Complex rules are written in content-based event filtering; to allow events to handle when filtering requirements get fulfil. For example, you could wish to pass the event only if it lacks a specified field or if it originates from a specific IP address. It supports the following pattern matching types:

  • Matching of Prefixes
  • Everything except Matching
  • Matching by Numbers
  • IP Address Verification
  • Exists Matching
  • Complex Example with Multiple Matching

EventBridge Schema Registry

We’ve seen how events are released and digested by targets so far. However, if you need to read these events at the target end and handle them; you must now manually create code that matches the event format being received.
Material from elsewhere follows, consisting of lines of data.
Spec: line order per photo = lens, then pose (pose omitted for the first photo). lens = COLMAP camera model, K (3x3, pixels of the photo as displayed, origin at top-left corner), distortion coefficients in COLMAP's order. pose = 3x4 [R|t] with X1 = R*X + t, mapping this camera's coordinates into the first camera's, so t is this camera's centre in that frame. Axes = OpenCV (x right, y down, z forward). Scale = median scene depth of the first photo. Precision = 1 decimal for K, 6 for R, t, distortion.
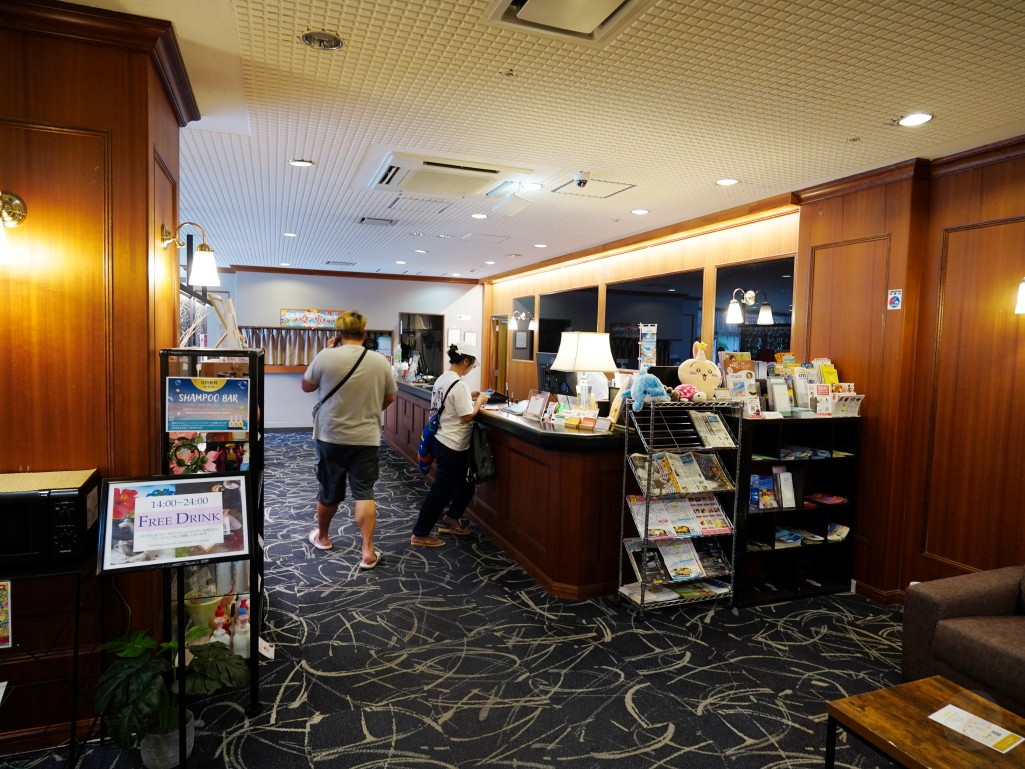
lens RADIAL K [[635.8, 0, 513.2], [0, 635.8, 385.3], [0, 0, 1]] dist [-0.040092, 0.023526]
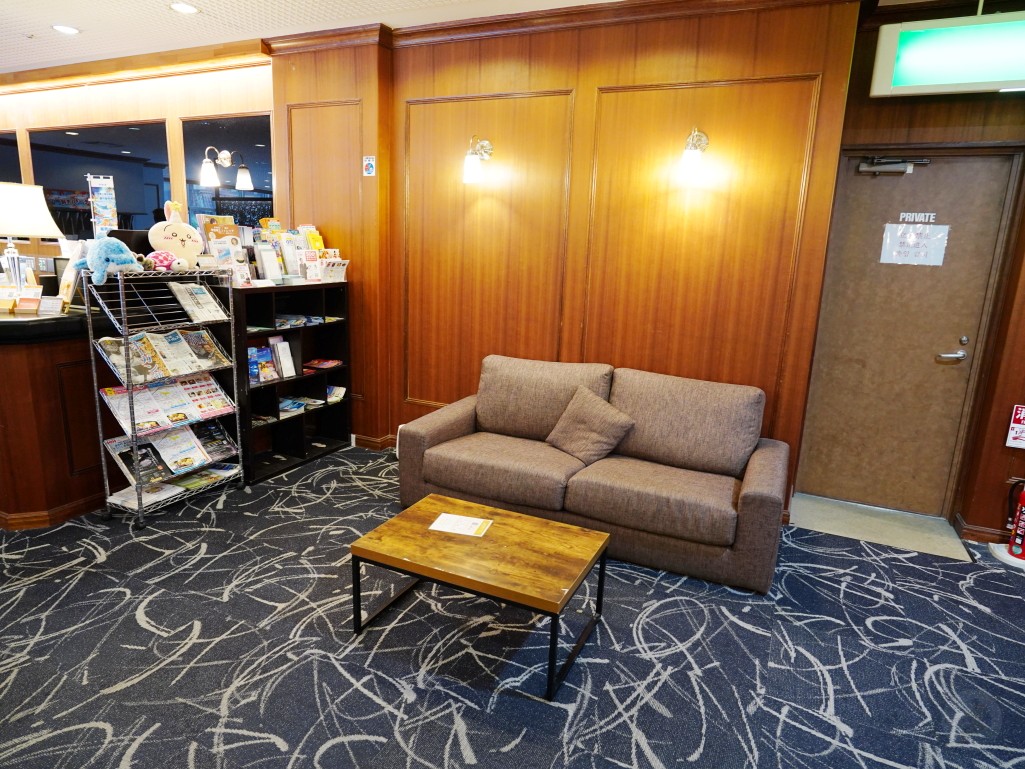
lens RADIAL K [[635.8, 0, 513.5], [0, 635.8, 384.3], [0, 0, 1]] dist [-0.040092, 0.023526]
pose [[0.714149, -0.151963, 0.683300, 0.006056], [0.026704, 0.981355, 0.190340, 0.026326], [-0.699485, -0.117684, 0.704891, 0.050389]]
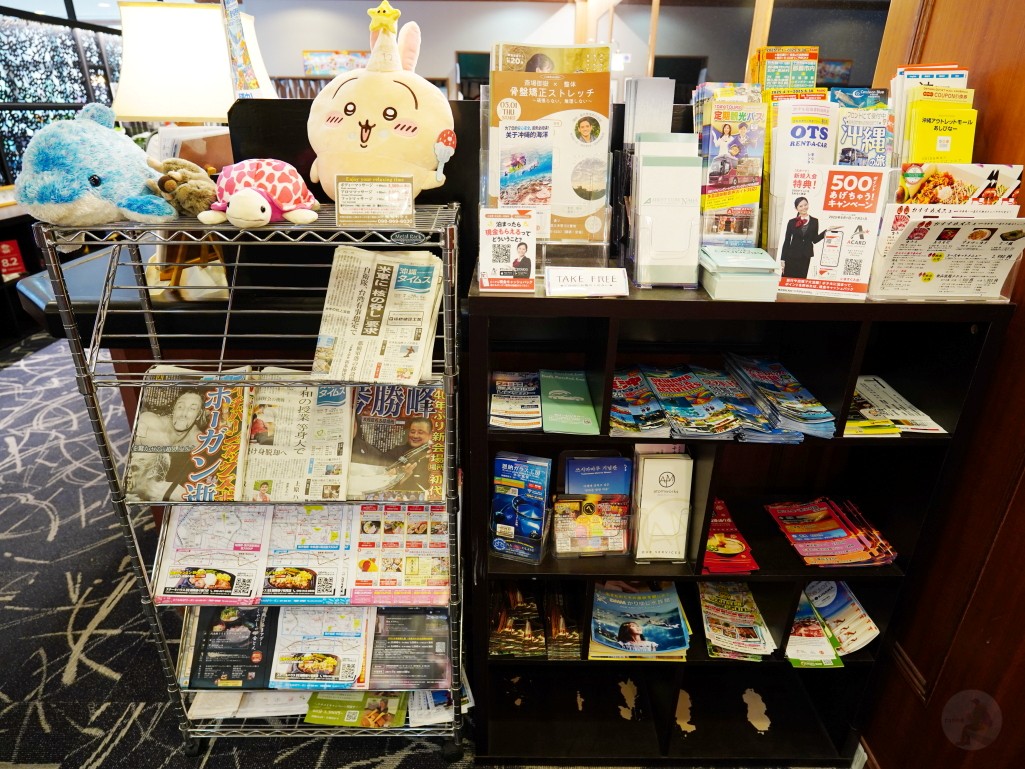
lens RADIAL K [[635.8, 0, 511.7], [0, 635.8, 387.8], [0, 0, 1]] dist [-0.040092, 0.023526]
pose [[0.938874, 0.129814, -0.318847, 0.482236], [-0.012715, 0.938624, 0.344707, -0.003971], [0.344025, -0.319583, 0.882901, 0.745528]]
AWS released Schema Registry to consolidate and distribute the event structure; which can be download as objects with common programming languages like Java and Python, to address this issue. These schemas can be in use to produce events as well as code binding.

Additional Information

Here are some other considerations to keep in mind while you create EventBridge for your serverless applications:

  • EventBridge is price similarly to CloudWatch Events, at $1 per 1 million events broadcast to the event bus.
  • EventBridge will guarantee that objectives are meet. If there is a failure, it will attempt for 24 hours before labelling it as unsuccessful. In the case of Lambda, successful delivery implies that the EventBridge was able to asynchronously call your function. As long as EventBridge receives a 200 answer, the transaction is consider successful. If Lambda execution fails, it must respond using the Lambda retry policy. EventBridge’s retry strategies are ineffective.
  • EventBridge connects an AWS service from one AWS account to another AWS service in a separate account in a seamless manner. It has an aim of “event bus from another account.”
  • EventBridge requires SQS to provide resilience, whereas Kinesis has this feature by default.

What Came Before EventBridge?

EventBridge is primarily for addressing issues with SaaS platform connection with AWS services. This is crucial since, in today’s cloud environment, SaaS platforms like as CRMs, identity providers, and so on have become critical partners. They create a vast volume of data that is sent to AWS systems for business processing. Before EventBridge, there were only two options for transmitting event data to AWS:

Pollin

We often use a Cron job or CloudWatch Scheduler to contact the SaaS APIs using this approach. It will check to see whether there has been any change in the data before retrieving it. Polling frequency might range from minutes to hours, depending on the use case and the capacity of the SaaS platform to handle the traffic.

SaaS Webhooks

This method eliminates the issue of data freshness. In this section, we discover an HTTP endpoint of the AWS-hosted application that the SaaS platform may use to deliver event data. When records update, the SaaS platform will activate the webhooks and provide real-time data.

Final Words

Amazon EventBridge is a powerful and flexible event-driven service that enables you to build scalable and responsive applications. It simplifies the process of building event-driven architectures by providing a fully managed service that connects different AWS services, third-party SaaS applications, and custom applications.

With EventBridge, you can define rules to process events and trigger actions in response to specific events, making it easy to automate workflows and build responsive applications. The pre-built event patterns and schema registry make it easier to integrate new services and manage your event data.

The advent of EventBridge aids in resolving some of the major challenges associated with SaaS platform interaction with AWS services. In addition, interaction with current AWS services has been simpler and smoother. When compared to other AWS services, it’s evident that, while CloudWatch Events, SNS, and Kinesis all have their merits, EventBridge has the potential to be a vital component of a contemporary, highly distributed microservices architecture.